Shokrollah Elahi, an immunologist at the University of Alberta, has discovered a possible explanation to the enigma of why infected people can’t get rid of HIV completely.
Elahi and his colleagues discovered that in HIV patients, killer T cells, a type of white blood cell that is responsible for recognizing and eliminating virus-infected cells, have very little or no CD73.
CD73 is required for cell migration and translocation into tissue, therefore its absence impairs killer T cells’ ability to detect and eradicate HIV-infected cells, according to Elahi.

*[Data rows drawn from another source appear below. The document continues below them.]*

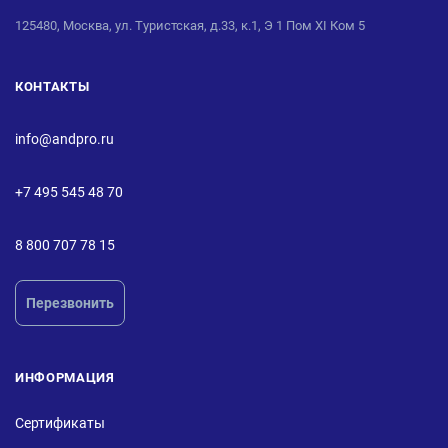
125480, Москва, ул. Туристская, д.33, к.1, Э 1 Пом XI Ком 5
КОНТАКТЫ
info@andpro.ru
+7 495 545 48 70
8 800 707 78 15
Перезвонить
ИНФОРМАЦИЯ
Сертификаты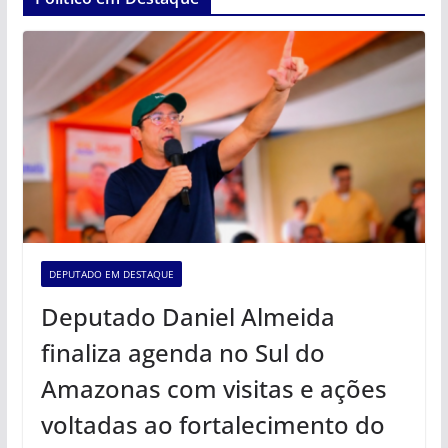
DEPUTADO EM DESTAQUE
Deputado Daniel Almeida
finaliza agenda no Sul do
Amazonas com visitas e ações
voltadas ao fortalecimento do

“This mechanism explains one potential reason for why HIV stays in human tissues forever,” he said, adding that the research also shows the complexity of HIV infection.
“This provides us the opportunity to come up with potential new treatments that would help killer T cells migrate better to gain access to the infected cells in different tissues.”
Following extensive studies, we discovered that chronic inflammation results in increased levels of a type of RNA found in cells and in blood, called microRNAs. These are very small types of RNA that can bind to messenger RNAs to block them from making CD73 protein. We found this was causing the CD73 gene to be suppressed.Shokrollah Elahi
Elahi focused on investigating probable causes for the significant decline after establishing the role of CD73 in a three-year project. He discovered that it is partly attributable to the persistent inflammation that is frequent among HIV patients.
“Following extensive studies, we discovered that chronic inflammation results in increased levels of a type of RNA found in cells and in blood, called microRNAs,” he explained. “These are very small types of RNA that can bind to messenger RNAs to block them from making CD73 protein. We found this was causing the CD73 gene to be suppressed.”
Elahi pointed out that the team’s discovery also explains why people with HIV have a lower risk of getting multiple sclerosis.
“Our findings suggest that reduced or eliminated CD73 can be beneficial in HIV-infected individuals to protect them against MS. Therefore, targeting CD73 could be a novel potential therapeutic marker for MS patients.”
Elahi said the next step in his research is to figure out how to alter the CD73 gene to turn it on in HIV patients and off in MS patients.